Prof Hopper’s award-winning programme developed a framework for the role of computing in dealing with the sustainability of the planet, such as using digital devices to sense and optimise the use of resources in the physical world.

This work spawned discussions and conferences and stimulated the interest of additional Faculty members here in the Department, including Profs Jon Crowcroft and Anil Madhavapeddy 

And after new Faculty members with a specialisation in this area were recently appointed, it became apparent that the Department needed to provide a focal point for this area of research. So the new group was created.

The group's core members include Emily Shuckburgh (left), our Professor of Environmental Data Science.

On Tuesday 19 July, as temperatures in the UK exceeded 40C for the first time ever, she told Channel 4 News: "We're now seeing the impacts of climate change occurring in every single region of the world. Heatwaves, as we're experiencing at the moment; flooding events as we've seen repeatedly impact communities across the world including in the UK; devastating wild fires that we've also seen causing devastation to communities. This isn't a problem of the future, it's a problem of today."

Prof Keshav, whose research focus is on reducing the carbon footprint of energy generation, transportation, and buildings, is also a core member. He has been studying the biodiversity potential of forests, looking at both conservation and restoration, and together with Prof Madhavapeddy, recently co-founded the Cambridge Centre for Carbon Credits.

The new research group also includes students from AI4ER, the doctoral training centre in the Application of AI to the study of Environmental Risk.

We're now seeing the impacts of climate change occurring in every single region of the world... This isn't a problem of the future, it's a problem of today.

Prof Emily Shuckburgh

This Department co-hosts this centre and a number of its PhD students are working under the supervision of Faculty here, including several students from other departments. The new group gives them a research 'home' here in the building and access to mentoring by academics working in this area.

The same will be true for the Computer Science PhD students from the Cambridge Centre for Carbon Credits who will also be joining the group later this year.

Lectures, seminars, courses and collaborations
The Energy and Environment Group has several additional aims, including to set up 'Energy & Environment' lectures and seminars, and to contribute to the development of relevant undergraduate and graduate courses within the University.

It will also liaise with other affiliated groups and initiatives across the University, including the Institute of Computing for Climate Science and the Energy Interdisciplinary Research Centre.

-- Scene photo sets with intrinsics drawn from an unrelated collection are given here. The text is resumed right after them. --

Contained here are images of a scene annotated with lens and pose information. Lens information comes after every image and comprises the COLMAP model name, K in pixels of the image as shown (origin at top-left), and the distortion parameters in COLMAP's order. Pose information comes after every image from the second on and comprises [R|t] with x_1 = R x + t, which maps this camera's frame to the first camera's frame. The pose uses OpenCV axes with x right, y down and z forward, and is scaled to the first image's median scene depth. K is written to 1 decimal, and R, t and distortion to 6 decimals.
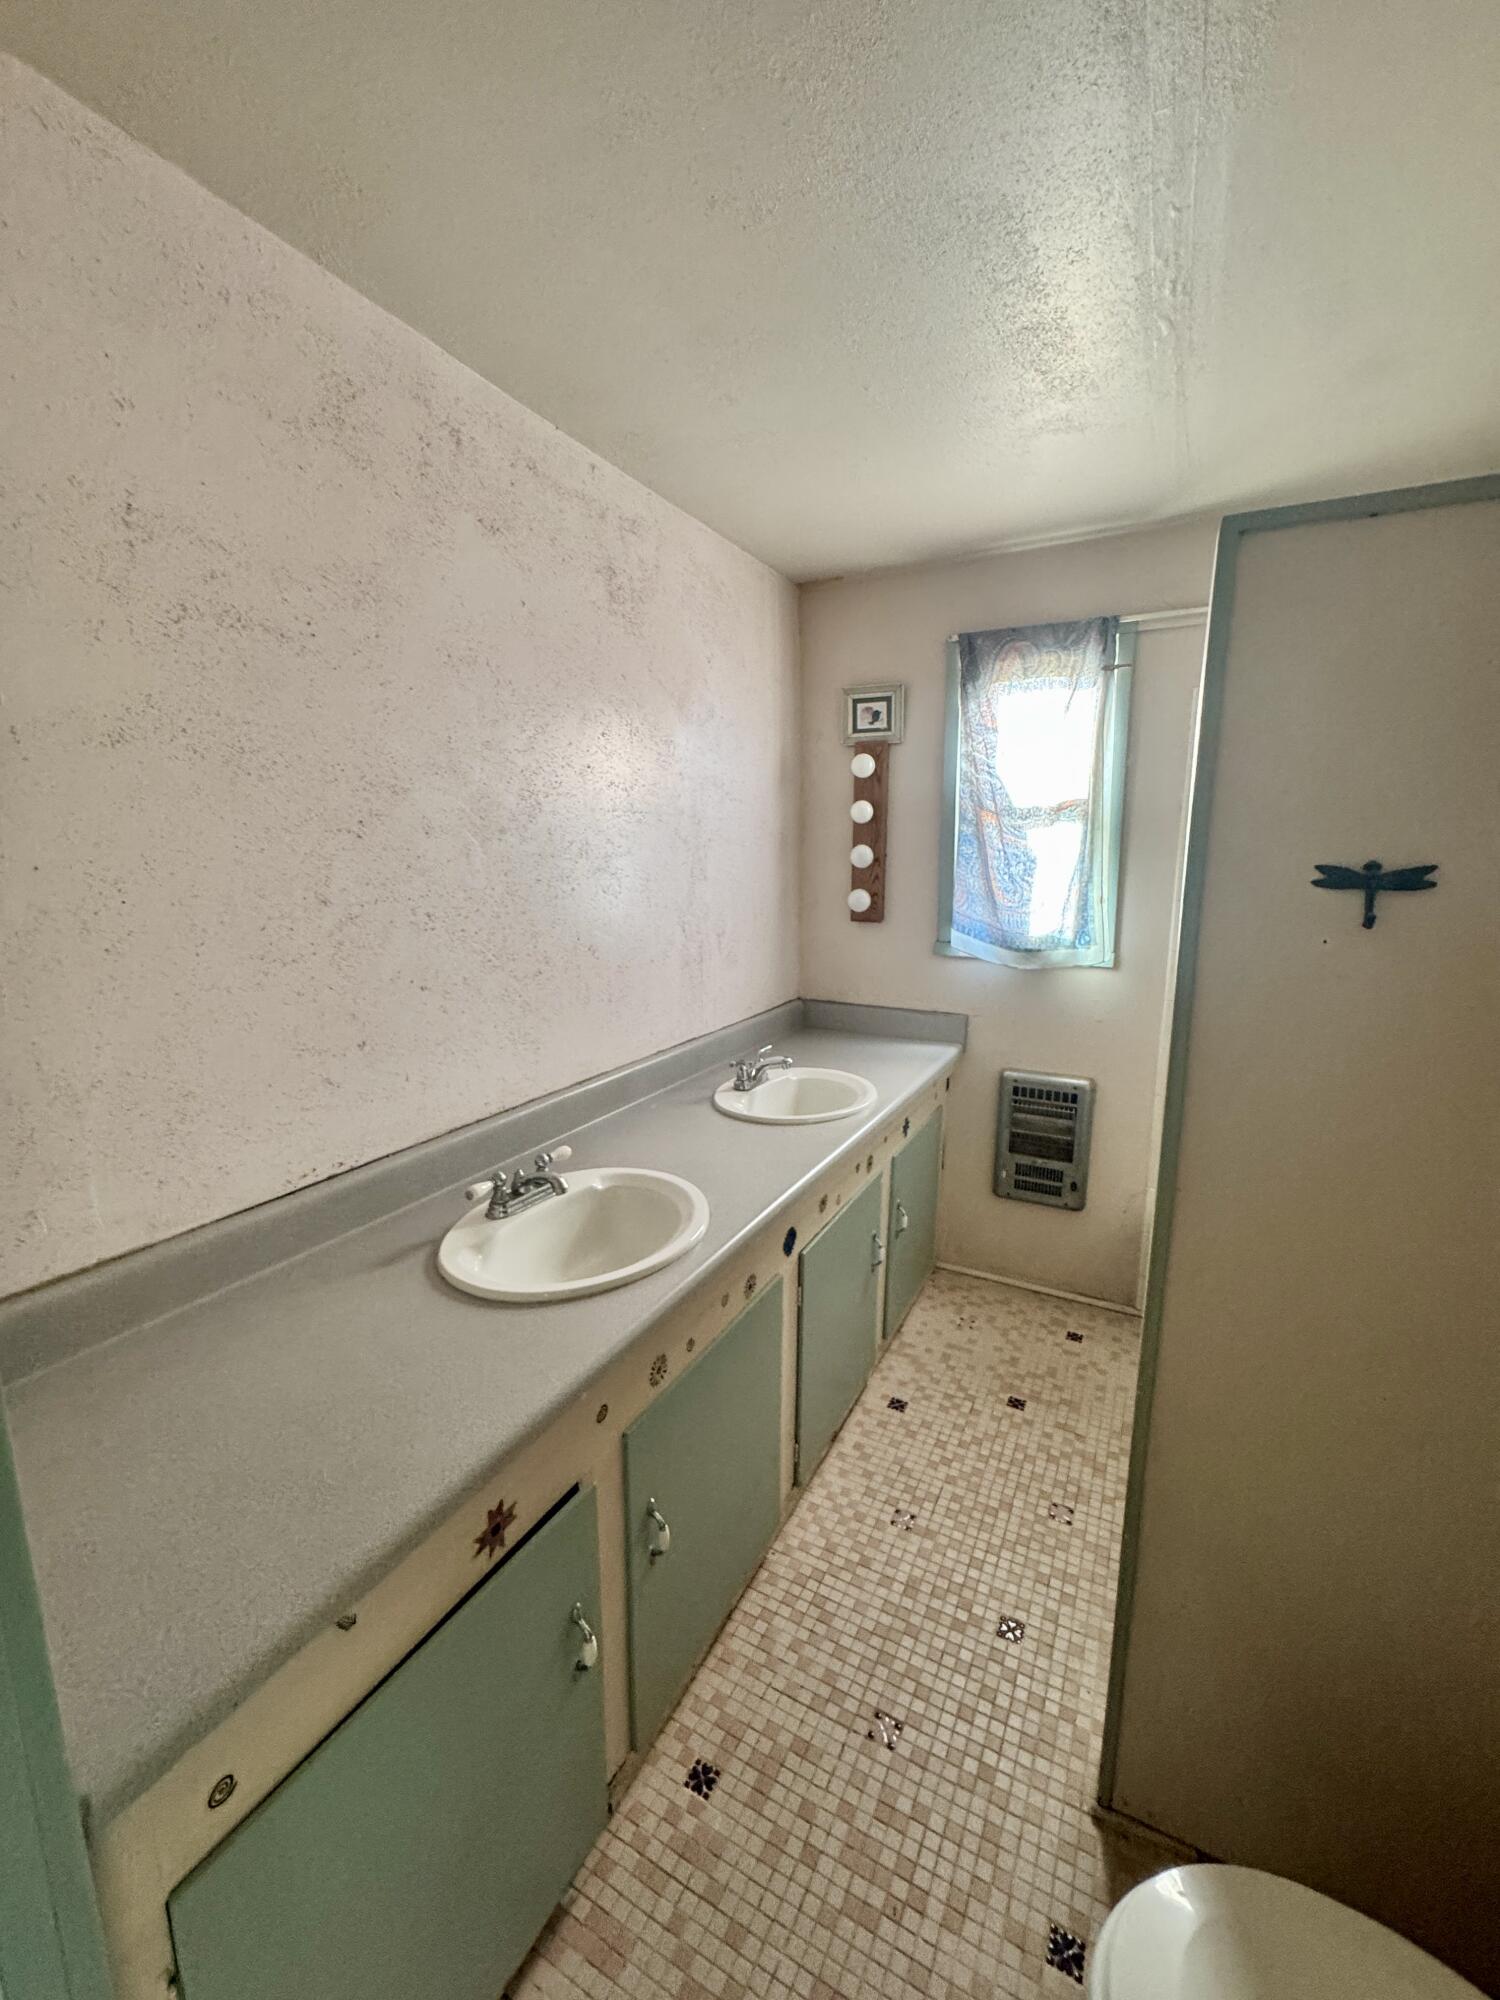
lens RADIAL K [[801.3, 0, 751.5], [0, 801.3, 1000.2], [0, 0, 1]] dist [-0.005586, 0.001124]
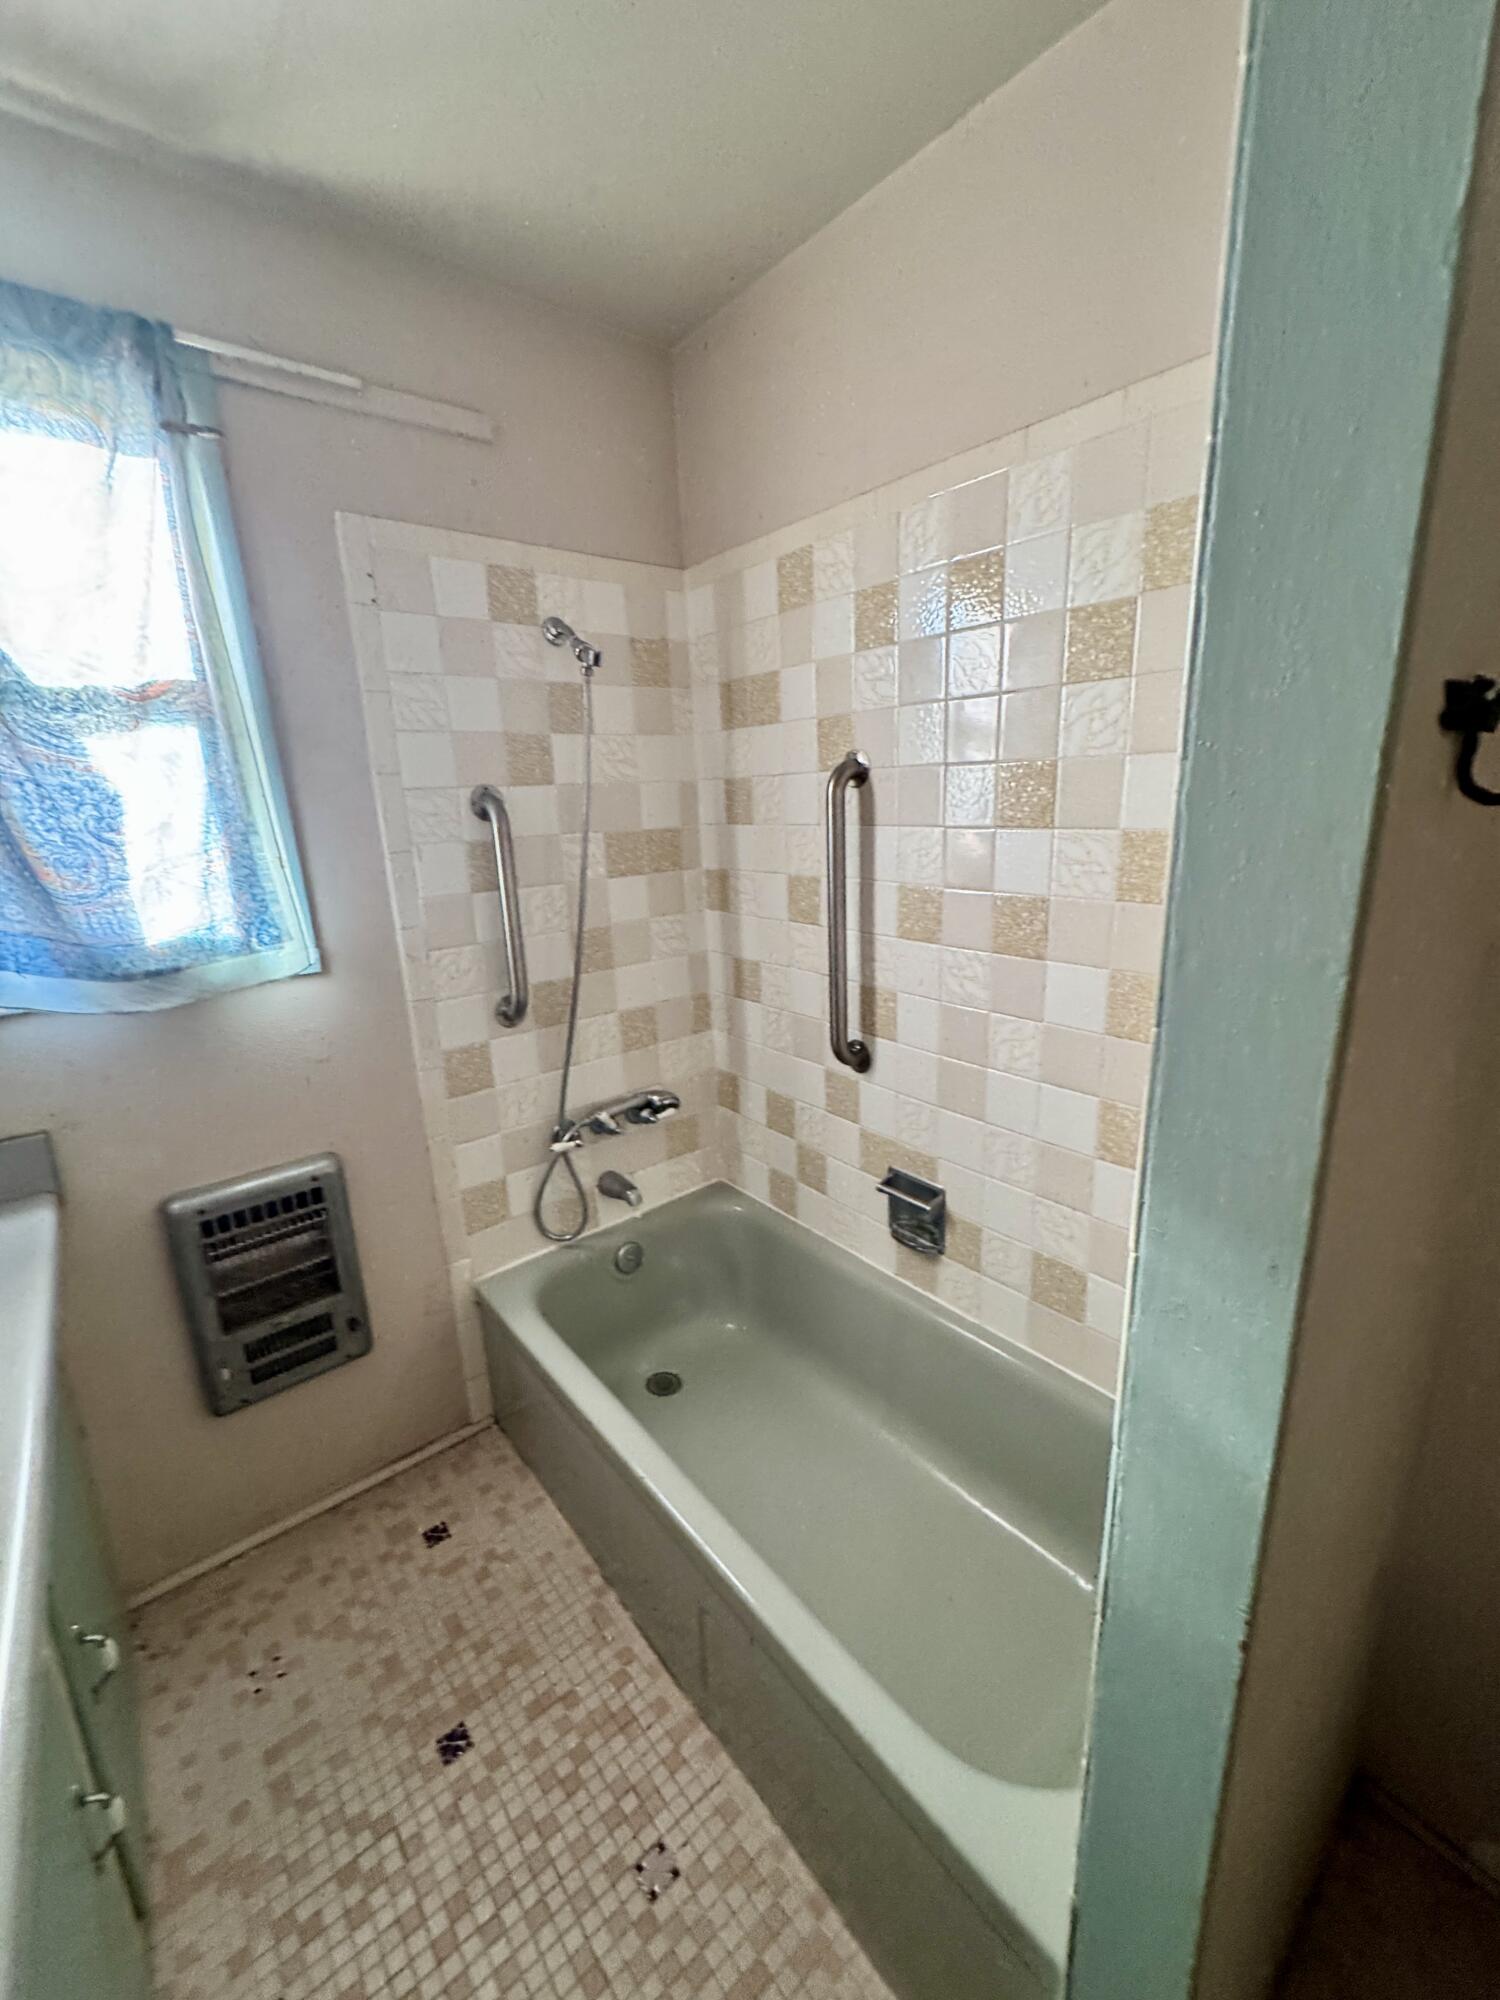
lens RADIAL K [[807.1, 0, 753.3], [0, 807.1, 998.3], [0, 0, 1]] dist [-0.004477, 0.000620]
pose [[0.387867, -0.240380, 0.889818, 0.029169], [0.204381, 0.963791, 0.171275, -0.064566], [-0.898770, 0.115430, 0.422952, 0.486936]]
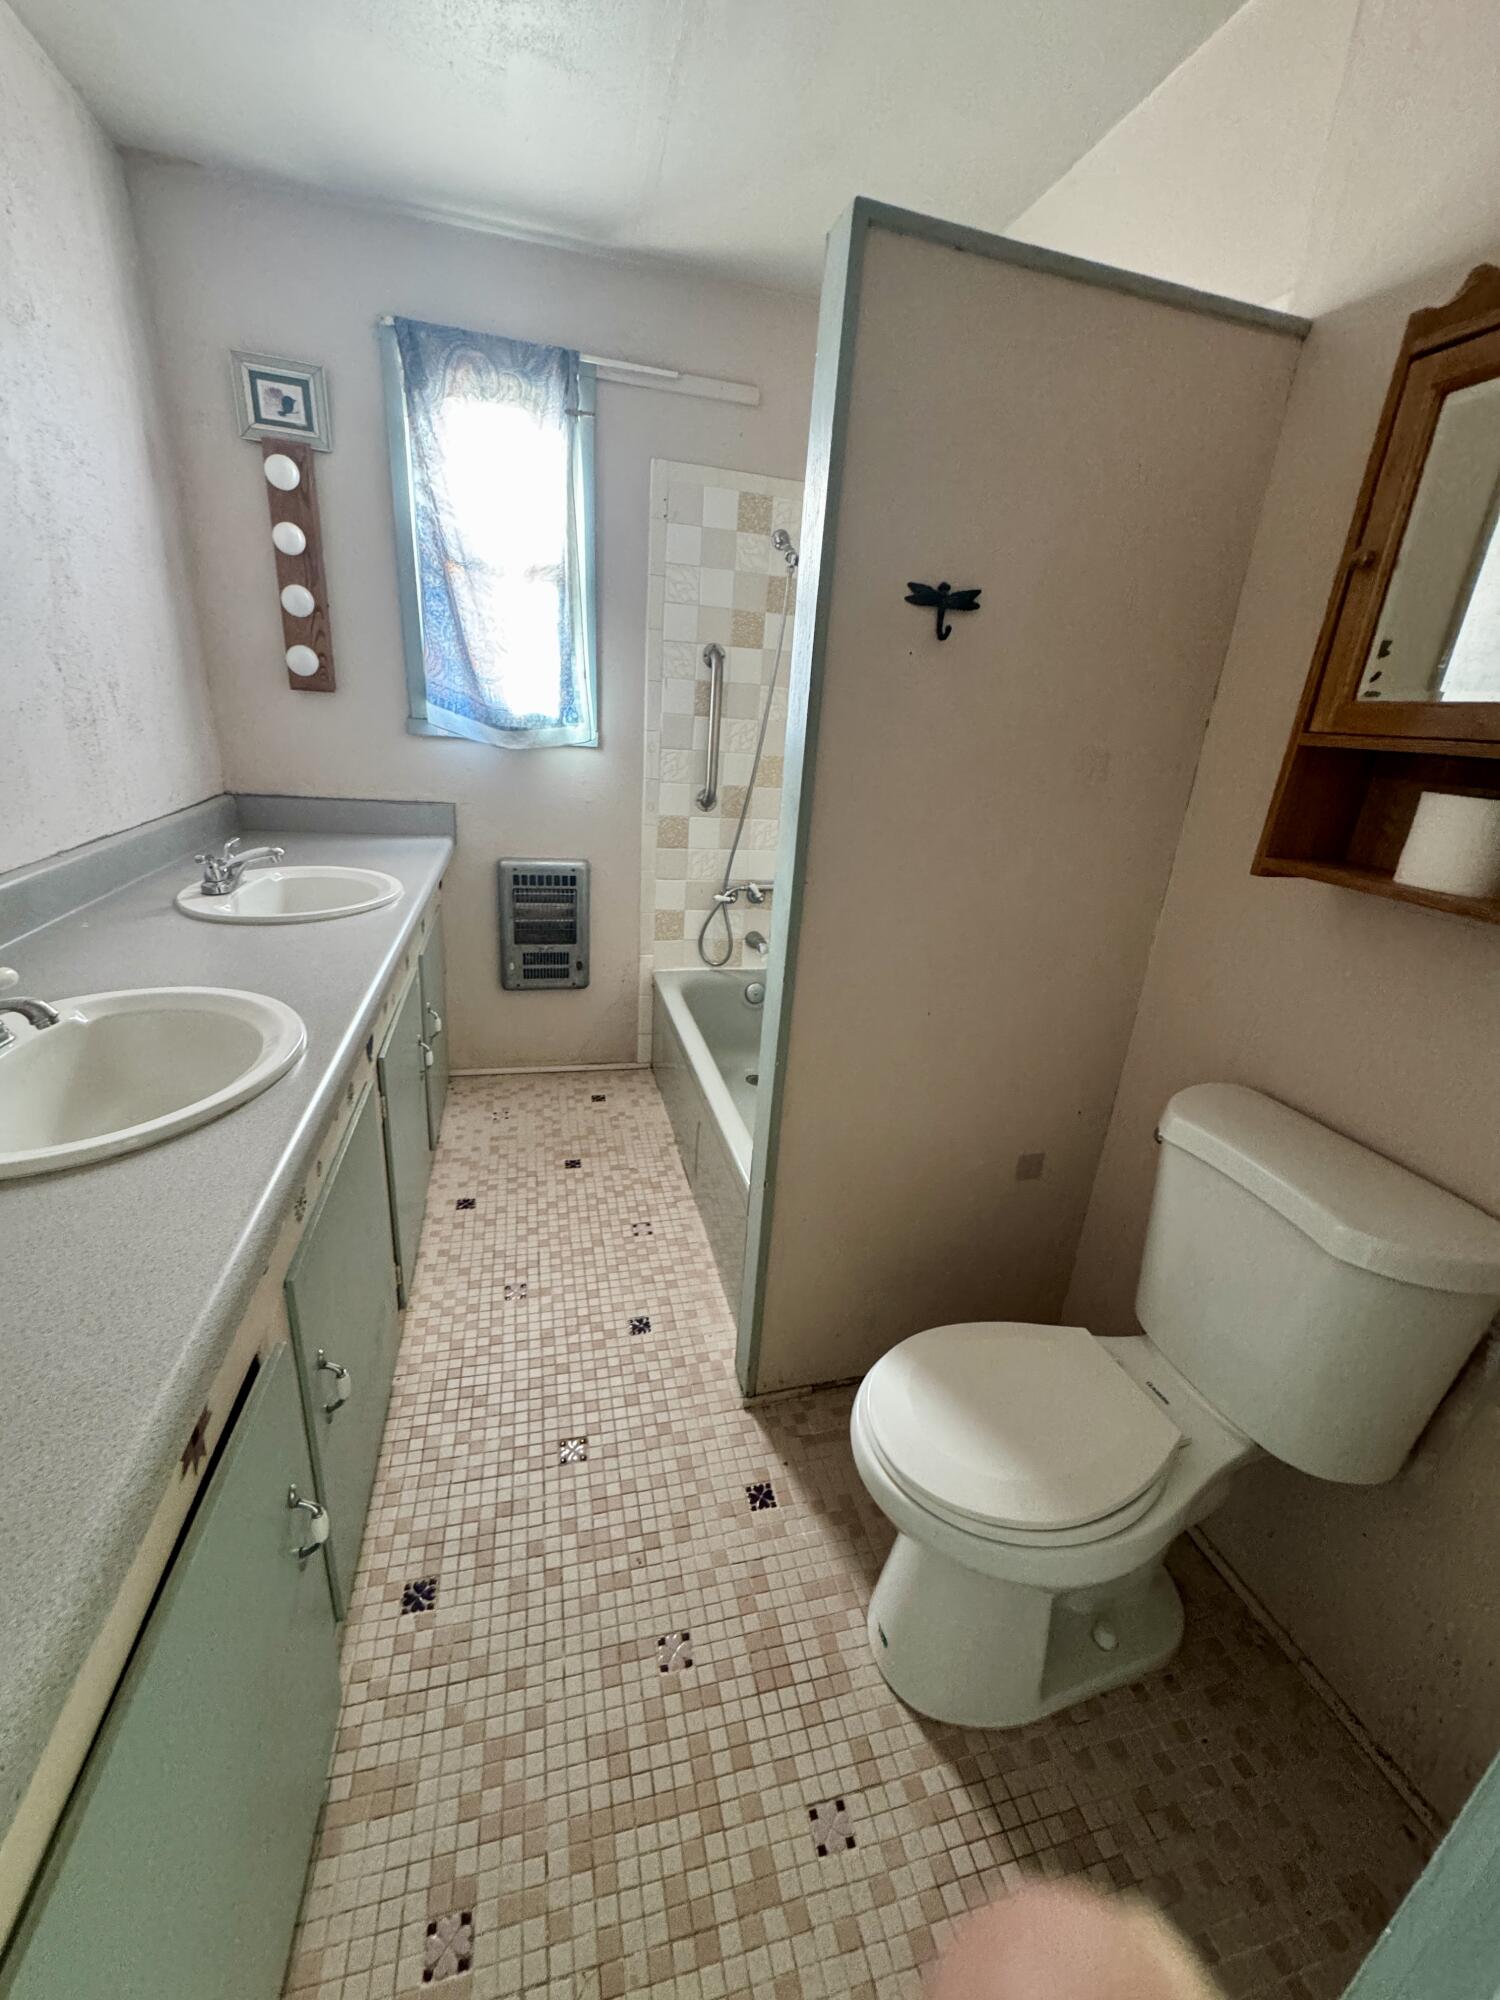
lens RADIAL K [[801.3, 0, 751.5], [0, 801.3, 1000.2], [0, 0, 1]] dist [-0.005586, 0.001124]
pose [[0.733548, -0.185373, 0.653869, -0.148248], [0.051922, 0.974558, 0.218040, 0.068118], [-0.677652, -0.125993, 0.724510, 0.088197]]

"This is such an important area of research and engagement for this Department," says Prof Madhavapeddy (right). "I’m very glad we have been able to set up this group.

"The current record high temperatures," he adds, "only emphasise the need to harness computer science to help us tackle the problems caused by climate change, and find effective ways to protect the environment from the harmful effects of human activity, such as deforestation, in order to help us maintain biodiversity."